**EXCERPT PROVIDED:**

--- START ---

- Winner: Gavin Wanganeen (Essendon) 18 votes

Television/radio coverage
- Network: Seven Network

= 1993 Brownlow Medal =

The 1993 Brownlow Medal was the 66th year the award was presented to the player adjudged the fairest and best player during the Australian Football League (AFL) home-and-away season. Gavin Wanganeen of the Essendon Football Club won the medal by polling eighteen votes during the 1993 AFL season. Wanganeen was the first Aboriginal player to win the Brownlow Medal in the history of the award, and, at age 20, he was the youngest winner since Denis Ryan in 1936. The South Australian also added a premiership medallion to his collection after Essendon defeated Carlton in the 1993 premiership decider. Both medals were already in addition to the 1993 Michael Tuck Medal Wanganeen was awarded for being judged best on ground in the pre-season grand final.

--- END ---

**PROVIDED INFORMATION:**
--- START ---

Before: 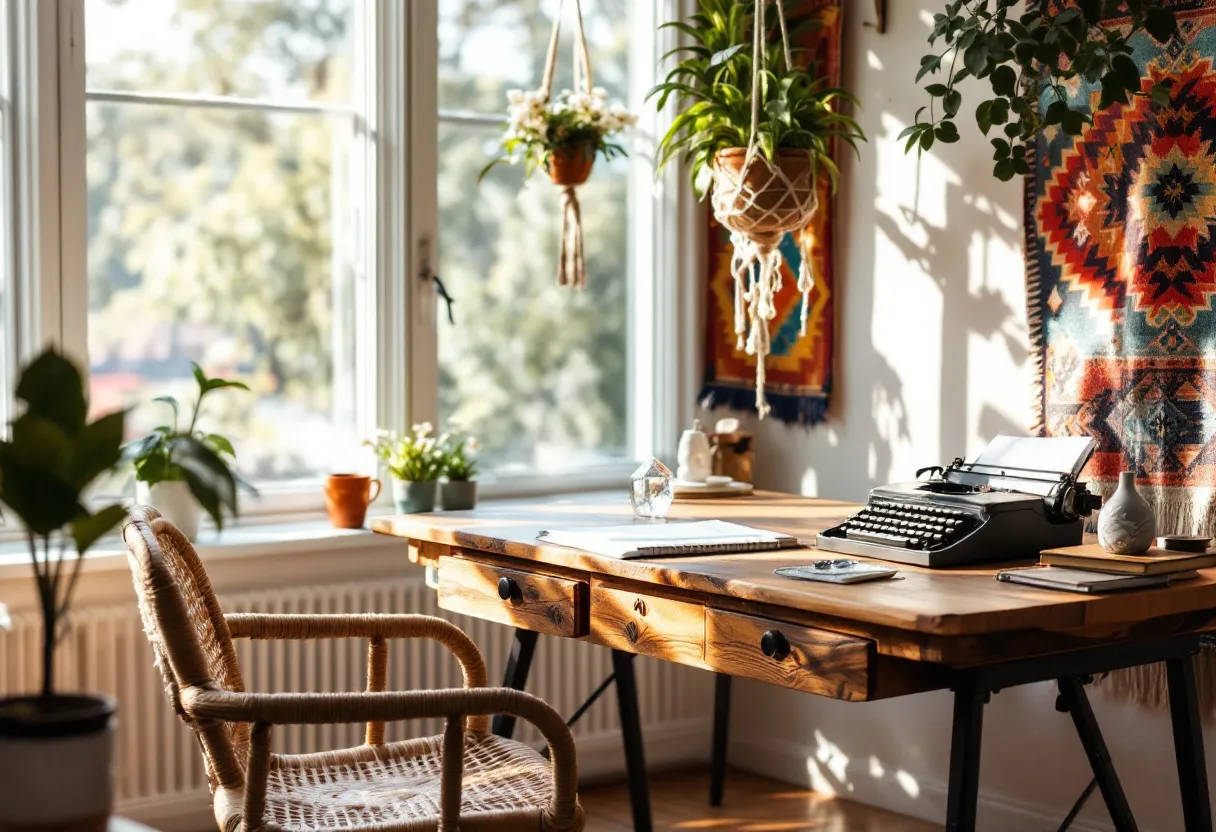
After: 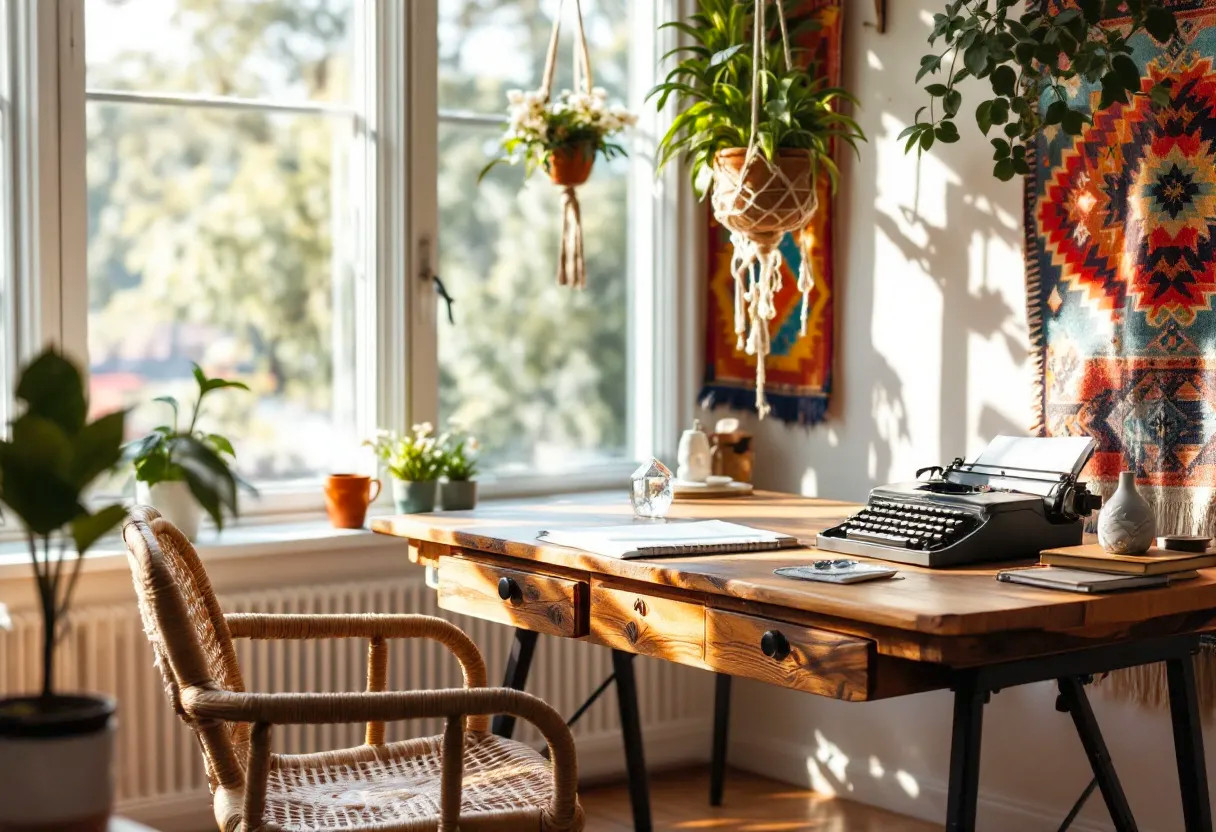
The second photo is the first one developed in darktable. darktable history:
shadows and highlights: shadows 43.06, highlights 6.94
contrast brightness saturation: saturation 0.1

--- END ---

**USING THE INFORMATION:**
1. In the text on the 1993 Brownlow Medal, who was the youngest winner before Wanganeen, and in what year did he win?
2. Reproduce the part of the text on the 1993 Brownlow Medal that opens with the words containing "Television/radio coverage" and closes with "pre-season grand final.".
The entries are from a different source than the text on the 1993 Brownlow Medal.

**ANSWERS BY ITEM NUMBER:**
1. Denis Ryan, in 1936.

2.
Television/radio coverage
- Network: Seven Network

= 1993 Brownlow Medal =

The 1993 Brownlow Medal was the 66th year the award was presented to the player adjudged the fairest and best player during the Australian Football League (AFL) home-and-away season. Gavin Wanganeen of the Essendon Football Club won the medal by polling eighteen votes during the 1993 AFL season. Wanganeen was the first Aboriginal player to win the Brownlow Medal in the history of the award, and, at age 20, he was the youngest winner since Denis Ryan in 1936. The South Australian also added a premiership medallion to his collection after Essendon defeated Carlton in the 1993 premiership decider. Both medals were already in addition to the 1993 Michael Tuck Medal Wanganeen was awarded for being judged best on ground in the pre-season grand final.